Cuando Dios se encuentra en la noche.

Antes de que la oscuridad se instalara en mi vida, yo creía estar en paz. Tenía una familia pequeña, dos hijos que apenas comenzaban a descubrir el mundo. Un negocio propio que funcionaba. Proyectos que me ilusionaban. Pensaba que estaba construyendo lo correcto.
No imaginaba que lo más frágil de mi vida era justamente lo que más amaba: mi familia.
Crecí en un ambiente católico, pero mi fe era distante. Respetaba a Dios, pero no hablaba con Él. Creía que bastaba con trabajar, con cumplir, con esforzarme. Como si la vida pudiera sostenerse solo desde la voluntad.

Hasta que todo comenzó a temblar.

Una inversión fallida fue el primer golpe. Después vino la separación. Pensé que sería algo temporal, un tiempo para reflexionar. Pero los días comenzaron a pesar. El silencio se volvió más fuerte que cualquier discusión. El dolor no llegó de golpe, sino como un goteo constante que lo fue cubriendo todo.
Trabajaba hasta el agotamiento para no pensar.
Pero la noche siempre regresaba.

En medio de esa confusión, un sacerdote me dijo solo dos palabras:
“Trabajo y oración.”
Salí decepcionado. Esperaba algo más elaborado. Con el tiempo entendí que no había mejor consejo.

Entonces llegó la noche más oscura.

El cuerpo comenzó a fallar. Debilidad, dolor, agotamiento extremo. Intenté pedir ayuda, pero no podía. Y junto al dolor físico apareció algo más profundo: una soledad total. Rabia. Culpa. Miedo. Una miseria espiritual difícil de describir. Pensé que no pasaría de esa noche.
Y entonces hice lo único que me quedaba: orar.
No pedí nada para mí.
Solo dije:
“Señor, cuida a mis hijos. Si ya no voy a despertar, protégelos.”
Fue una rendición completa.
Y desperté.
No puedo explicarlo con precisión. El dolor había desaparecido. Sentía una alegría limpia, inexplicable. Una paz que no era ausencia de problemas, sino presencia de sentido. Podía perdonar. Podía aceptar. Entendía sin necesidad de argumentos.
Esa experiencia duró tres días. Luego se fue.
Pero yo ya no era el mismo.
Comprendí algo que nunca había entendido: a Dios no se le descubre en el control, sino en la rendición. No porque Él provoque el dolor, sino porque en el abismo uno se vacía lo suficiente para dejarlo entrar.
Tiempo después recibí una llamada inesperada.
“Muchas personas están orando por ti”, me dijeron.
Entonces entendí que nunca estuve solo.
Hoy mi vida no es perfecta. Sigo teniendo preguntas. Sigo siendo frágil.
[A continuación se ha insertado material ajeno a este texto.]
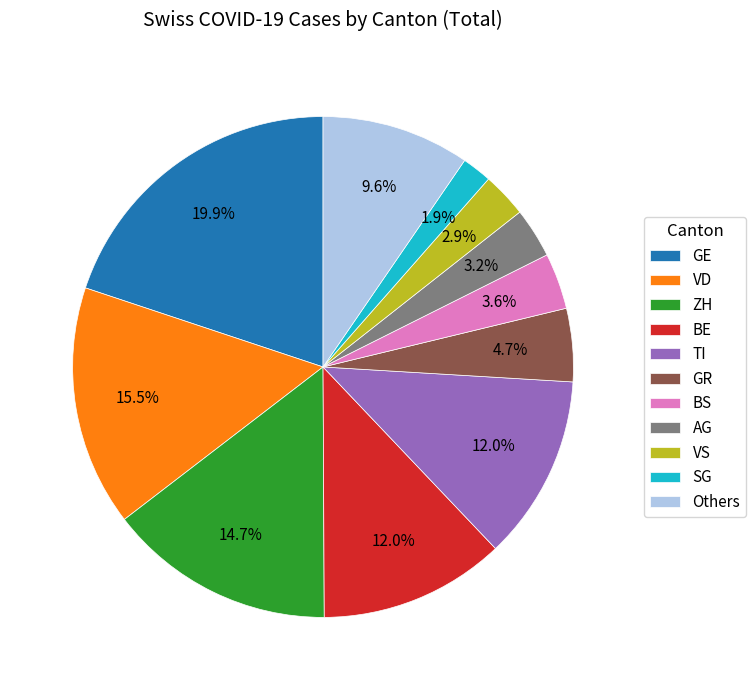

How many slices are in this pie chart?

11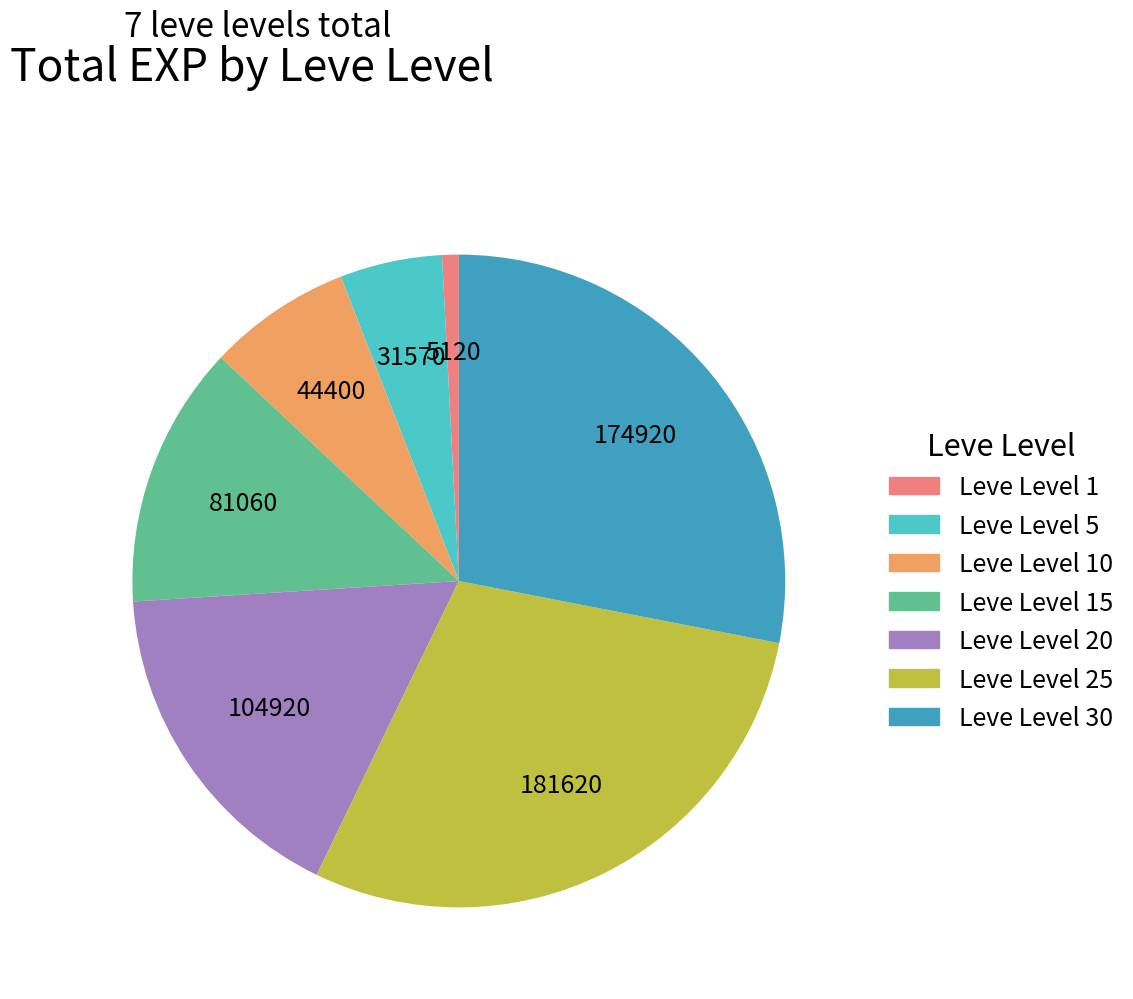

Does any single category account for the majority?

No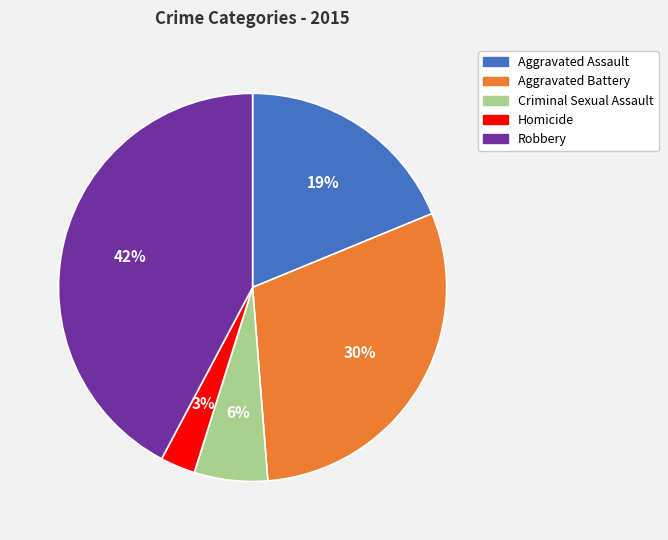

Between Aggravated Assault and Homicide, which is larger?

Aggravated Assault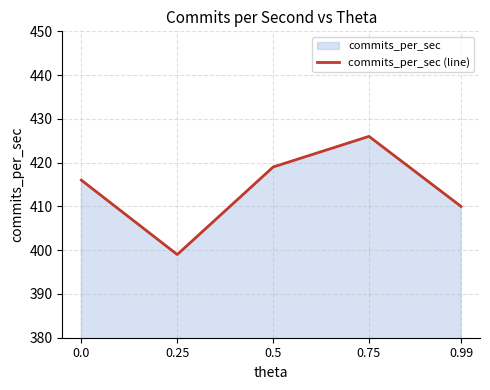

Reading right to left, extract all data points from this chart.

0.99=410	0.75=426	0.5=419	0.25=399	0.0=416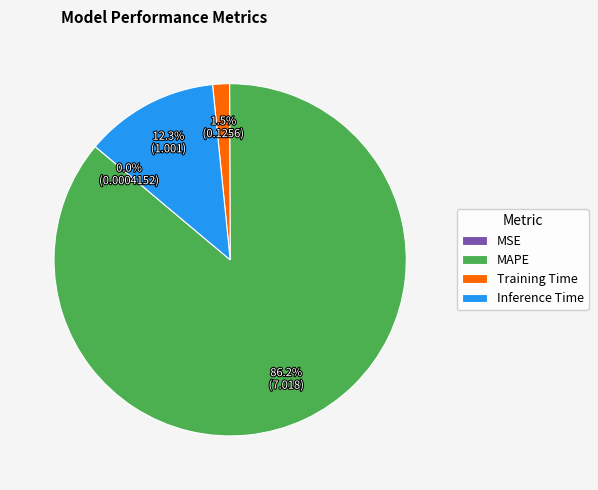

Which has a higher value, Training Time or MAPE?

MAPE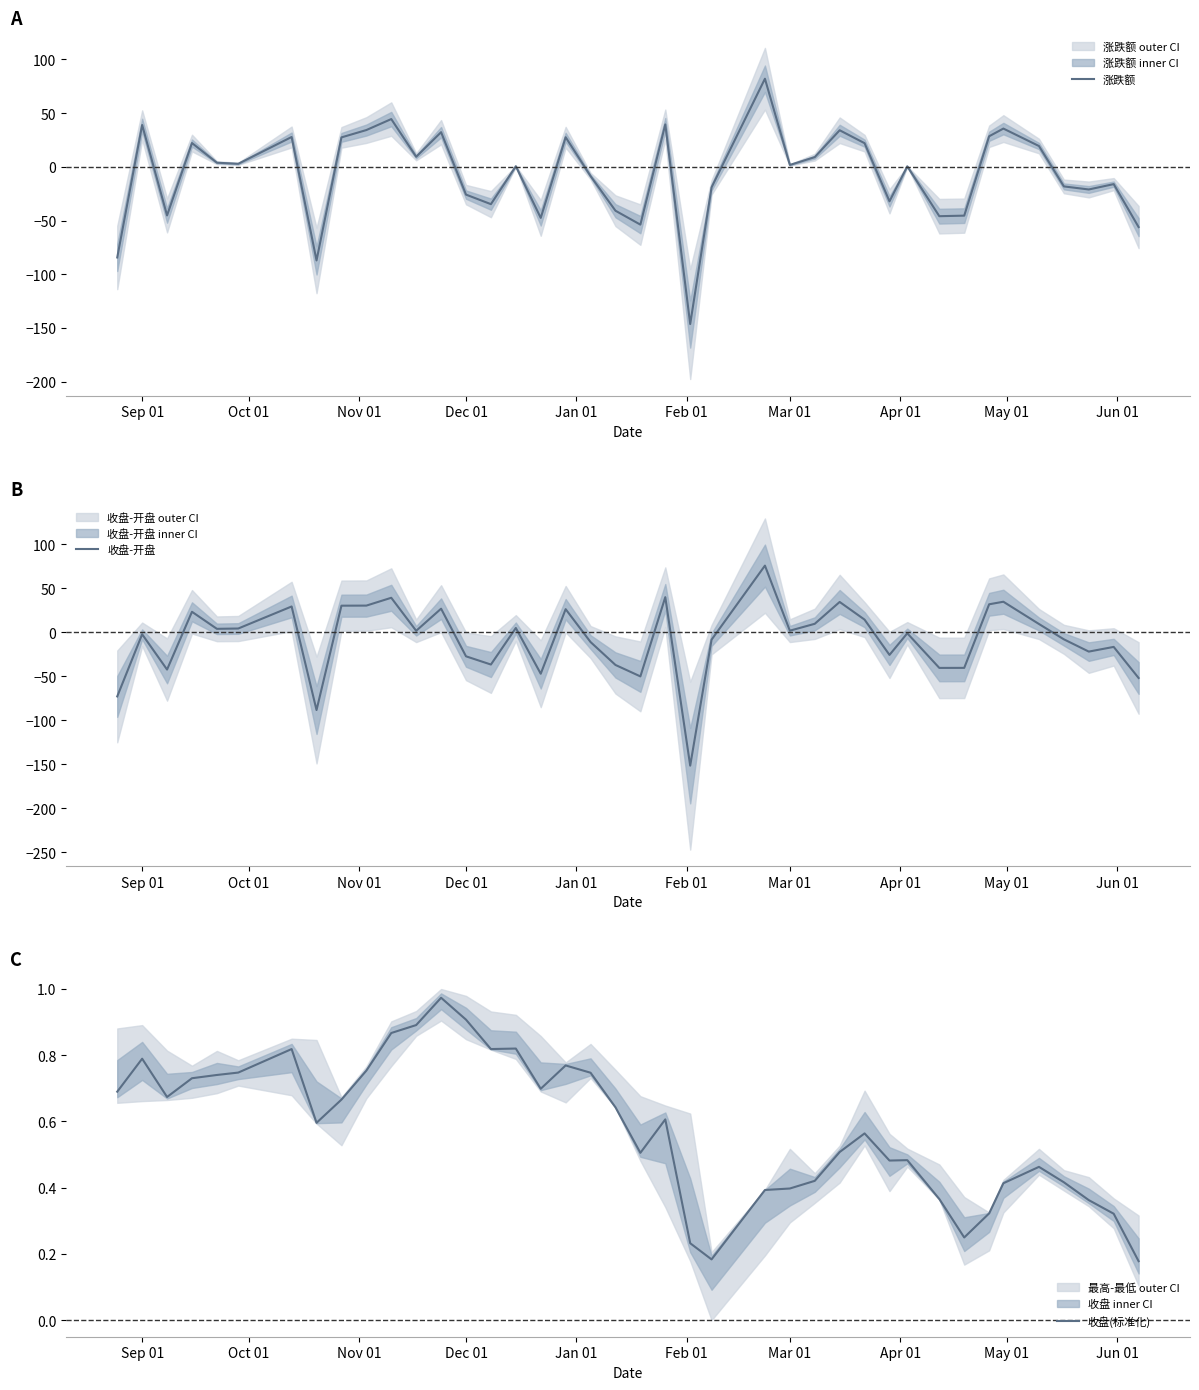

What is the lowest value of the 收盘-开盘 series?

-151.6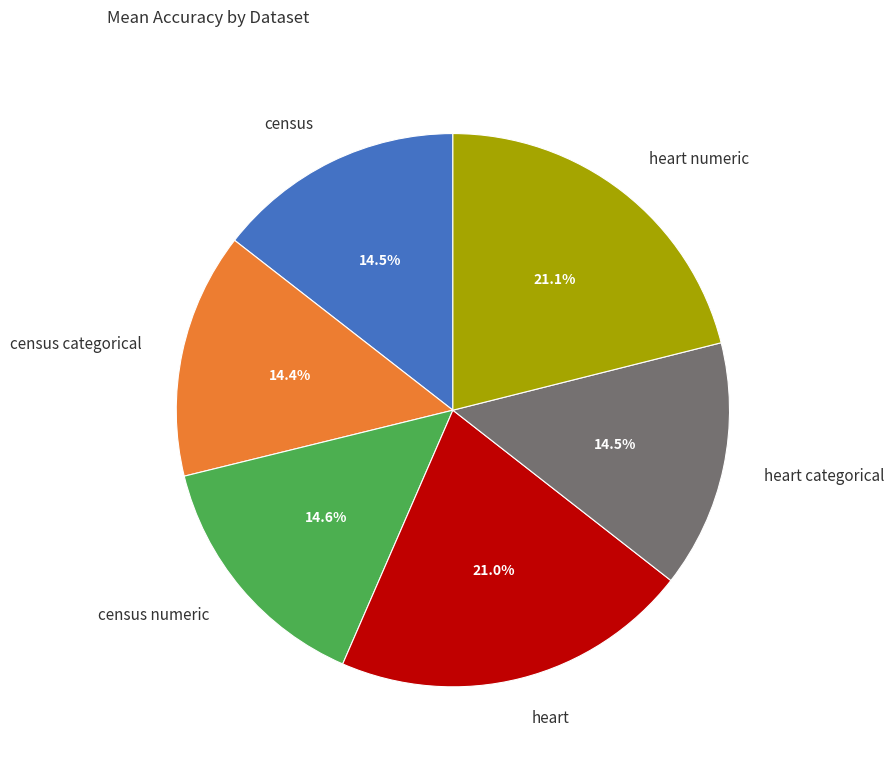

The heart numeric slice represents 21% of the pie. True or false?

True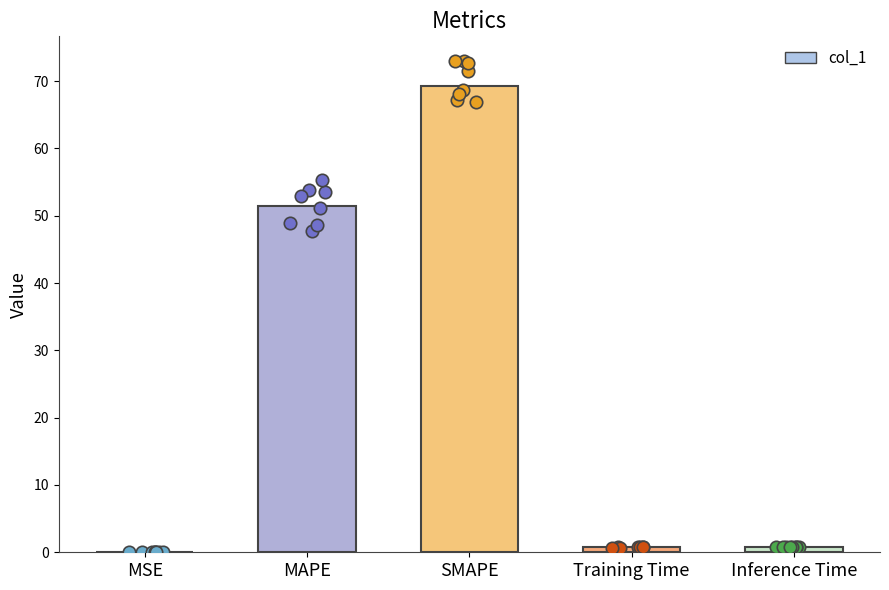

What is the change in value from Training Time to Inference Time?

+0.1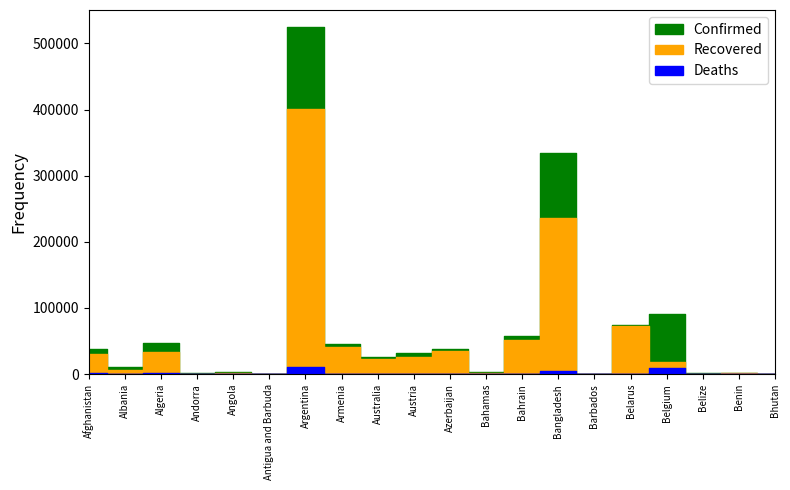

Reading left to right, extract all data points from this chart.

Confirmed: Afghanistan=38606	Albania=11021	Algeria=47752	Andorra=1344	Angola=3217	Antigua and Barbuda=95	Argentina=524198	Armenia=45503	Australia=26565	Austria=31827	Azerbaijan=38037	Bahamas=2814	Bahrain=58207	Bangladesh=334762	Barbados=180	Belarus=73784	Belgium=90568	Belize=1399	Benin=2242	Bhutan=238
Recovered: Afghanistan=31154	Albania=6443	Algeria=33723	Andorra=943	Angola=1277	Antigua and Barbuda=91	Argentina=400121	Armenia=41434	Australia=23215	Austria=26257	Azerbaijan=35440	Bahamas=1220	Bahrain=52284	Bangladesh=236024	Barbados=157	Belarus=72369	Belgium=18659	Belize=360	Benin=1793	Bhutan=155
Deaths: Afghanistan=1420	Albania=327	Algeria=1599	Andorra=53	Angola=130	Antigua and Barbuda=3	Argentina=10994	Armenia=909	Australia=797	Austria=750	Azerbaijan=557	Bahamas=65	Bahrain=208	Bangladesh=4668	Barbados=7	Belarus=738	Belgium=9917	Belize=19	Benin=40	Bhutan=0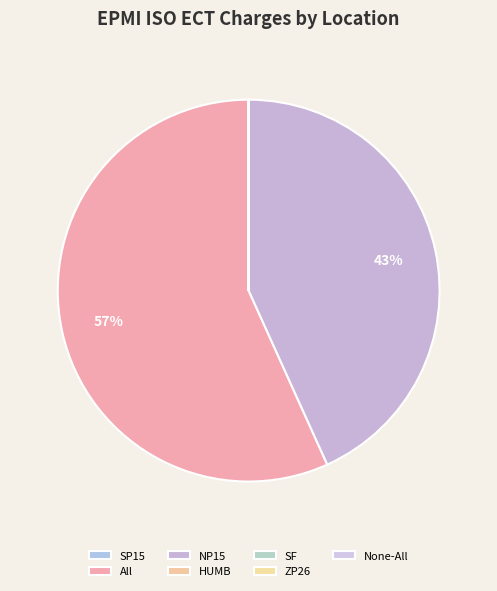

What is the change in value from NP15 to ZP26?

-112040.8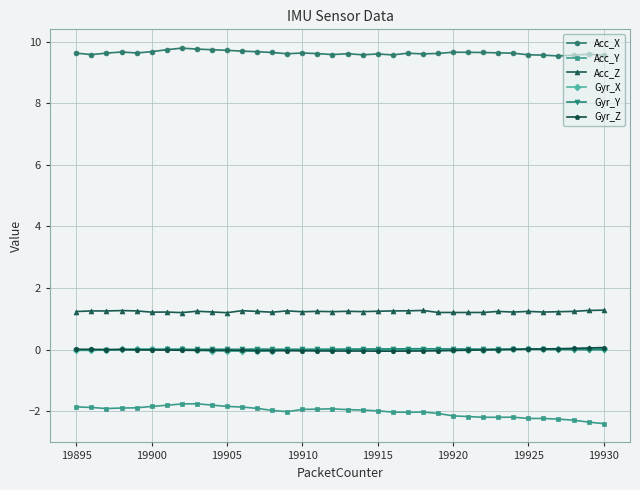

What is the minimum value shown in the chart?

-2.4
La fe no borró el pasado ni resolvió cada herida.
Pero algo cambió para siempre: ya no me siento solo en la noche.
Aprendí que el dolor no siempre se entiende, pero puede abrir una puerta. Que rendirse no es perder, sino confiar. Y que cuando uno toca fondo, a veces descubre que allí también está Dios.
«Hoy no busco explicaciones que calmen mi mente, sino la Presencia que sostiene mi vida. Porque desde el abismo, no solo sobreviví; comencé a vivir de verdad.»